Sixteen years after this childhood experience, I found myself on top of the Olympic podium in Athens, as a film strip of that little boy raced through my mind.
At this point in my life, 10 years post retirement and chasing new, non-competitive sport-related dreams, I don’t see the possibility of hosting the Olympics in Calgary in 2026 being much about the actual sporting events or the Olympics/Paralympics at all.
Sure, the six weeks the five-ring circus of events and action create many inspirational and memorable moments, but time does not freeze and these moments become history.
The big question I have is: What legacy can be created for our city with this opportunity?
I see it being about investment. We have an opportunity to attract billions of dollars of investment into our region that we could not get any other way. We could see 10 times the return on investment for Calgarians — why wouldn’t we say “yes, please” to this? Full hotels, full restaurants? Yes, please.
I see it being about a renewed sense of volunteerism. Did you know that volunteerism among people 45 years of age and younger in this city is the lowest it has ever been? But given a cause or a purpose, we feel empowered. Look at the floods of 2013. This is the Calgary I love and I want more of it.
I see it being about creating better facilities for our citizens to keep being active for generations to come: WinSport, a field house, Olympic Oval, Canmore Nordic Centre, and many, many, more. Watching the Olympics always inspires me to get moving as well.
I see it being about saying yes to envisioning and creating a Calgary that I want to live in for the next 30 years. Saying yes to a Calgary that my daughter (who will be 10 years old in 2026) will thrive in for her youth and her adult life.
Maybe she’ll want to raise her family here too, because of all the amazing things Calgary has to offer, because we said yes to hosting the Olympics.

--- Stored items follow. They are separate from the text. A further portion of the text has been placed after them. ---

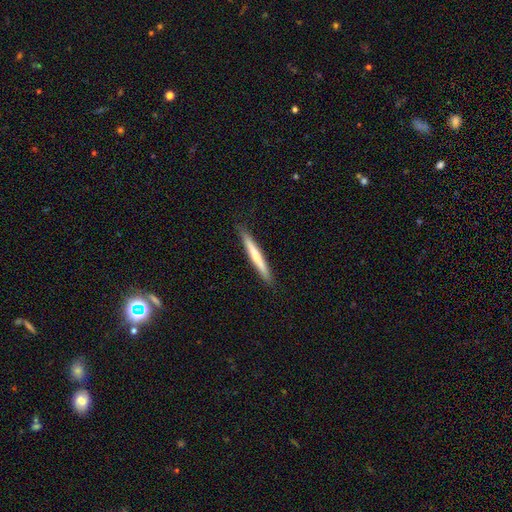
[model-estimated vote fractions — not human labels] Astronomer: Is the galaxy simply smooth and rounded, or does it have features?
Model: smooth — 57% (runner-up: featured or disk, 37%).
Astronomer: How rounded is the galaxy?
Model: cigar-shaped — 97%.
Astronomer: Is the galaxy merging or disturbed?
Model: none — 90%.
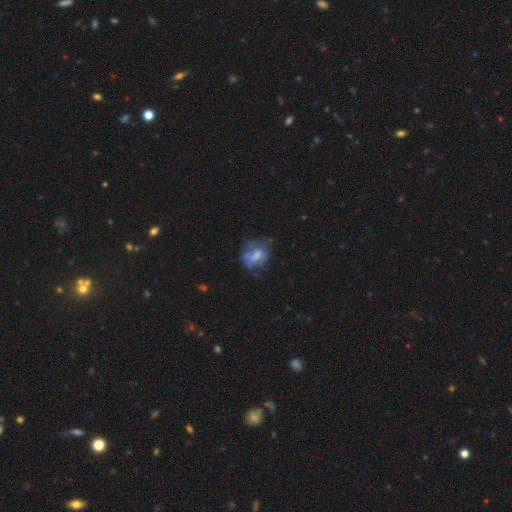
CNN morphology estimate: Q: Smooth or featured?
A: featured or disk (46%); runner-up: smooth (44%)
Q: Merging?
A: none (45%); runner-up: minor disturbance (28%)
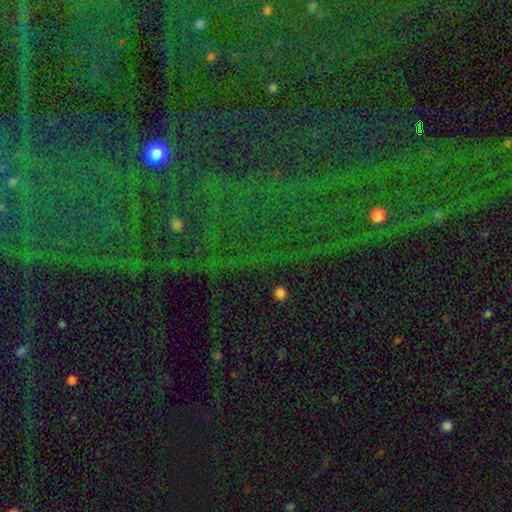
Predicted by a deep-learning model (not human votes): smooth-or-featured: star or artifact: 84% | smooth: 9% | featured or disk: 8%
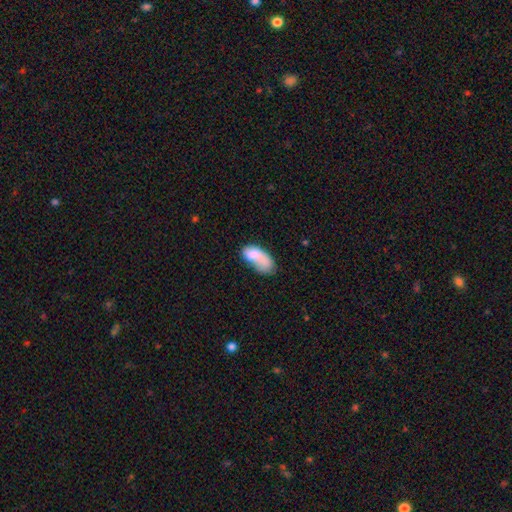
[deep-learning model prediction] Q: Smooth or featured?
A: smooth (74%); runner-up: featured or disk (18%)
Q: How rounded?
A: in between (90%); runner-up: cigar-shaped (6%)
Q: Merging?
A: merger (26%); tied with: none (26%)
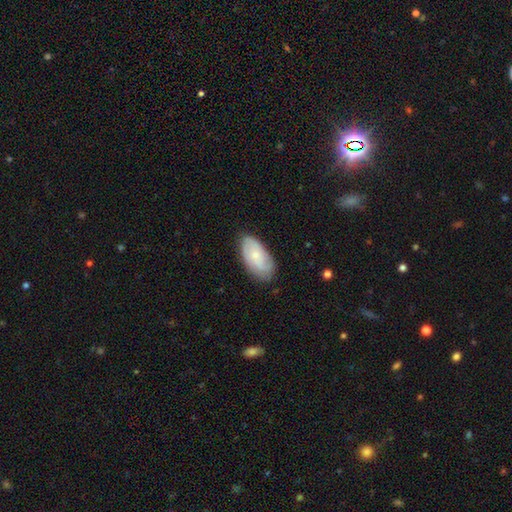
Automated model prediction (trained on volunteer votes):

I often think, where would this city be if we didn’t say yes to Calgary ’88? We’d be very different, of that I’m sure. And I can only imagine the citizens and visionaries of our city at the time felt similar concerns as some do today.
When I was in Rio working as a broadcaster, I had a disturbing feeling about the direction the Olympic Games were heading in. When I look back at Athens, even though my Olympic dream came true, I am saddened by the state of the venues today and the toll the Olympics took on the city.
Sochi was perhaps the worst display of Olympic greed and near-sightedness in action.
It is simple – we need to continue having the Olympic and Paralympic Games. What is also true is we cannot continue to build huge venues in the middle of nowhere that become wastelands. This is irresponsible and it is not the way Calgary does things.
What is in front of us in 2026 is an opportunity to do it our way – the Canadian way.
We have an opportunity to say yes to sustainability. We have an opportunity to say yes to reusing existing venues (not just in Calgary, but in Edmonton, Whistler and Canmore, etc).
We have an opportunity to say yes to setting an example and seizing the expectation of what the Olympics can do for a city.
We have an opportunity to enforce strict rules around fair play and clean sport. We have an opportunity to set the path for our next generation of community leaders.
I urge city council to keep this vote in the hands of Calgarians. We are the ones who will be impacted by the decision, and we are the ones who have the right to have our say. Our voice was promised by the plebiscite.
Please give this process oxygen, and don’t extinguish the potential of the opportunity before us.
As a father, and a small business owner in the city, I want to play a role in making Calgary even more amazing. I hope you will too.
Kyle Shewfelt is a three-time Olympian, Olympic gold medalist and lifelong Calgarian.